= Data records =
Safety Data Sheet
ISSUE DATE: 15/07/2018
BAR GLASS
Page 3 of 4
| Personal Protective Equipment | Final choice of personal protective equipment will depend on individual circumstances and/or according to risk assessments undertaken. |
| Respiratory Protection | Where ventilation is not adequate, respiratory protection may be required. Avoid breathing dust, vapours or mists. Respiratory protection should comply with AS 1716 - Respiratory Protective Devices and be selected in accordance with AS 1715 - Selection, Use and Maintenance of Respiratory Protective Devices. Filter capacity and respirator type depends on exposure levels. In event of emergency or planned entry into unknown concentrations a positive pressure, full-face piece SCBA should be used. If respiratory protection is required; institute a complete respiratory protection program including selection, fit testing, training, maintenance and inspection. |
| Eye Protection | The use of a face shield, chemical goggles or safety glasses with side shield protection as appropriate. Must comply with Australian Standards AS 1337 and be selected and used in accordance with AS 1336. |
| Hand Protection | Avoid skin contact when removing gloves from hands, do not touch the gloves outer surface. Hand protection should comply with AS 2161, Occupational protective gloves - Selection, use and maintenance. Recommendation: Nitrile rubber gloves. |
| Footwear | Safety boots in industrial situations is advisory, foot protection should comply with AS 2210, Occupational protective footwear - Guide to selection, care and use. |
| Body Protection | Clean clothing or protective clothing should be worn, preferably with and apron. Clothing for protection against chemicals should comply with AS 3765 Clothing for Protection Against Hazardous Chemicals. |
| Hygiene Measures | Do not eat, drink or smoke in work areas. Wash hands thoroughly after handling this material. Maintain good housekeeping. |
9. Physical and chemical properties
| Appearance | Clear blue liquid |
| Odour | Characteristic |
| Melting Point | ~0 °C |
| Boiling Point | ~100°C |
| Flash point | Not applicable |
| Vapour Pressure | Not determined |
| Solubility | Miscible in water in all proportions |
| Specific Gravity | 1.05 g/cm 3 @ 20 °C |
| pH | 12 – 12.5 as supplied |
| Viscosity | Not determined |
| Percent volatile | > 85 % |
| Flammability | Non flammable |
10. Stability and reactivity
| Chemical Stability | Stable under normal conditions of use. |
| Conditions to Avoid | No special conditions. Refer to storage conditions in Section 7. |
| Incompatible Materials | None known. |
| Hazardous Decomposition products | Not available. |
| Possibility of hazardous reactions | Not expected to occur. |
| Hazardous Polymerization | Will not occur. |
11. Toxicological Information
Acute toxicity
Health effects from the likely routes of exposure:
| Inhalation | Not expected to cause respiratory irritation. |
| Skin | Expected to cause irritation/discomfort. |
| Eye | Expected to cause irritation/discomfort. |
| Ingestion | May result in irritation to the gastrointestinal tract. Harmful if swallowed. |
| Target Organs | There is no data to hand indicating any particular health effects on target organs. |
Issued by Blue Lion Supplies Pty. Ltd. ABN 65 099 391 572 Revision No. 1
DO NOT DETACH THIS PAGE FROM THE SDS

= Exercise requirements =
All entries above should be duplicated exactly, none omitted.

= Answer below =
Safety Data Sheet
ISSUE DATE: 15/07/2018
BAR GLASS
Page 3 of 4
| Personal Protective Equipment | Final choice of personal protective equipment will depend on individual circumstances and/or according to risk assessments undertaken. |
| Respiratory Protection | Where ventilation is not adequate, respiratory protection may be required. Avoid breathing dust, vapours or mists. Respiratory protection should comply with AS 1716 - Respiratory Protective Devices and be selected in accordance with AS 1715 - Selection, Use and Maintenance of Respiratory Protective Devices. Filter capacity and respirator type depends on exposure levels. In event of emergency or planned entry into unknown concentrations a positive pressure, full-face piece SCBA should be used. If respiratory protection is required; institute a complete respiratory protection program including selection, fit testing, training, maintenance and inspection. |
| Eye Protection | The use of a face shield, chemical goggles or safety glasses with side shield protection as appropriate. Must comply with Australian Standards AS 1337 and be selected and used in accordance with AS 1336. |
| Hand Protection | Avoid skin contact when removing gloves from hands, do not touch the gloves outer surface. Hand protection should comply with AS 2161, Occupational protective gloves - Selection, use and maintenance. Recommendation: Nitrile rubber gloves. |
| Footwear | Safety boots in industrial situations is advisory, foot protection should comply with AS 2210, Occupational protective footwear - Guide to selection, care and use. |
| Body Protection | Clean clothing or protective clothing should be worn, preferably with and apron. Clothing for protection against chemicals should comply with AS 3765 Clothing for Protection Against Hazardous Chemicals. |
| Hygiene Measures | Do not eat, drink or smoke in work areas. Wash hands thoroughly after handling this material. Maintain good housekeeping. |
9. Physical and chemical properties
| Appearance | Clear blue liquid |
| Odour | Characteristic |
| Melting Point | ~0 °C |
| Boiling Point | ~100°C |
| Flash point | Not applicable |
| Vapour Pressure | Not determined |
| Solubility | Miscible in water in all proportions |
| Specific Gravity | 1.05 g/cm 3 @ 20 °C |
| pH | 12 – 12.5 as supplied |
| Viscosity | Not determined |
| Percent volatile | > 85 % |
| Flammability | Non flammable |
10. Stability and reactivity
| Chemical Stability | Stable under normal conditions of use. |
| Conditions to Avoid | No special conditions. Refer to storage conditions in Section 7. |
| Incompatible Materials | None known. |
| Hazardous Decomposition products | Not available. |
| Possibility of hazardous reactions | Not expected to occur. |
| Hazardous Polymerization | Will not occur. |
11. Toxicological Information
Acute toxicity
Health effects from the likely routes of exposure:
| Inhalation | Not expected to cause respiratory irritation. |
| Skin | Expected to cause irritation/discomfort. |
| Eye | Expected to cause irritation/discomfort. |
| Ingestion | May result in irritation to the gastrointestinal tract. Harmful if swallowed. |
| Target Organs | There is no data to hand indicating any particular health effects on target organs. |
Issued by Blue Lion Supplies Pty. Ltd. ABN 65 099 391 572 Revision No. 1
DO NOT DETACH THIS PAGE FROM THE SDS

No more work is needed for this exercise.